Il s'agissait en effet d'un "discours de la méthode". Le discours était à cet égard interessant en ce sens qu'il ne cédait pas trop ni à la rhétorique éthérée sur les valeurs ni aux effets d'annonce attendus par les médias. Emmanuel Macron a proposé une théorie générale de l'action, de la réforme de la réforme, de la réforme de l'État et des moyens de l'action politique. C'était une manière de dire que ce qui fait problème n'est pas le "pour quoi" (les fins) mais le "comment" (les moyens de l'efficacité). Il ne prétend pas à l'originalité sur les fins : les idéaux sont consensuels (liberté, égalité et fraternité), et les buts politiques (les fameuses "réformes structurelles") sont au programme de la gauche et de la droite de gouvernement depuis des lustres. La seule critique adressée (implicitement) par Emmanuel Macron à ses prédecesseur a consisté exclusivement dans la dénonciation de l'inefficacité de l'action politique : il a évoqué la nécessité de sortir des "années immobiles" et des "années agitées" au nom de la necessité de l'action efficace.  

Emmanuel Macron est régulièrement présenté comme le candidat du cercle de la raison. Comment ce rationnalisme s'est il exprimé dans ce discours, et quelle place laisse t il à l'opposition ? Le rationnalisme d'Emmanuel Macron pose t il la question du débat démocratique?

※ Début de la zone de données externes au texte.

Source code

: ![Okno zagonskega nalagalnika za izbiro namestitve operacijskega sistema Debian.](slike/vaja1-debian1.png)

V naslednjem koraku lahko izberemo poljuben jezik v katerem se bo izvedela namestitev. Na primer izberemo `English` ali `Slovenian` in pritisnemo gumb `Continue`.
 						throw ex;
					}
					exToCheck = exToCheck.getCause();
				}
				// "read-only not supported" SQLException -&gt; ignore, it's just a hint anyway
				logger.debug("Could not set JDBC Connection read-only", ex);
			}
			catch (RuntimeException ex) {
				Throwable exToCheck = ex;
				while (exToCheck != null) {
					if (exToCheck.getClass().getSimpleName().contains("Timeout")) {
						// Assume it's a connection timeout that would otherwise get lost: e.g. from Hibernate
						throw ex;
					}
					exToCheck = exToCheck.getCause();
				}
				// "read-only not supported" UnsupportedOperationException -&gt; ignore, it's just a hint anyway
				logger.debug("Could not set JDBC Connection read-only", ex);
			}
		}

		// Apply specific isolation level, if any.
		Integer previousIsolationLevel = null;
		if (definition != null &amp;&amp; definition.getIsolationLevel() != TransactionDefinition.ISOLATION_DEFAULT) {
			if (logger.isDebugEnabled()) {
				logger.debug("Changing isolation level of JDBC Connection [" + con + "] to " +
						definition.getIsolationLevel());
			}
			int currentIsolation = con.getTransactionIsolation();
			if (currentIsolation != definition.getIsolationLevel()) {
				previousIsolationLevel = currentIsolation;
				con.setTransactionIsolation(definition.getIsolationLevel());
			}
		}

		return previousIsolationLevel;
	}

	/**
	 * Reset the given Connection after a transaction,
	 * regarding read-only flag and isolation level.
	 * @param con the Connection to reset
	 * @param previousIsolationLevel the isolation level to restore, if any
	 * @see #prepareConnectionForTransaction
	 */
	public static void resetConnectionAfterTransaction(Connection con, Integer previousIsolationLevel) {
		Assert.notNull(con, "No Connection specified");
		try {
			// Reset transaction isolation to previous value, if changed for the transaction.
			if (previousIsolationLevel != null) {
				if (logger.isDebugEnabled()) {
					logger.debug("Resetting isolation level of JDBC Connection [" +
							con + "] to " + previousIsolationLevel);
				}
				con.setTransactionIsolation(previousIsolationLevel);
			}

Le cercle de la raison est défini par l'acceptation des contraintes imposées par la réalité. Le progressisme, ou l'idéalisme, d'Emmanuel Macron est à cet égard un réalisme. C'est aussi un rationalisme au sens plein du terme : rationalisme des fins (la référence à l'idéal des Lumières et à "l'intelligence française") et des moyen (le réalisme et le culte de l'action efficace). Il met ainsi l'opposition de droite au défi : soit elle renonce à elle-même afin de mieux pouvoir s'opposer de manière systématique, soit elle adhère à l'idéal qui était le sien, qui est aujourd'hui celui d'Emmanuel Macron, et elle se doit en conséquence d'être "constructive". Lors de son discours, Emmanuel Macron a fait allusion aux "forces adverses" qui constitueront la véritable opposition à ses yeux : il s'agit évidemment des oppositions "populistes", celles qui refusent "le cercle de la raison". Il n'y aura pas disparition du débat démocratique, mais il devrait y avoir deux débats qui se superposent: celui qui, prenant au sérieux les critères de l'action efficace d'après lesquels le président veut être évalué, découlera du discours critique sur le détail des mesures gouvernementales; celui qui résultera des oppositions plus radicales prônant une "autre politique". Le problème, pour la droite de gouvernement, proviendra du fait que le débat animé par les oppositions populistes sera assurément celui qui provoquera le plus de tintamare médiatique.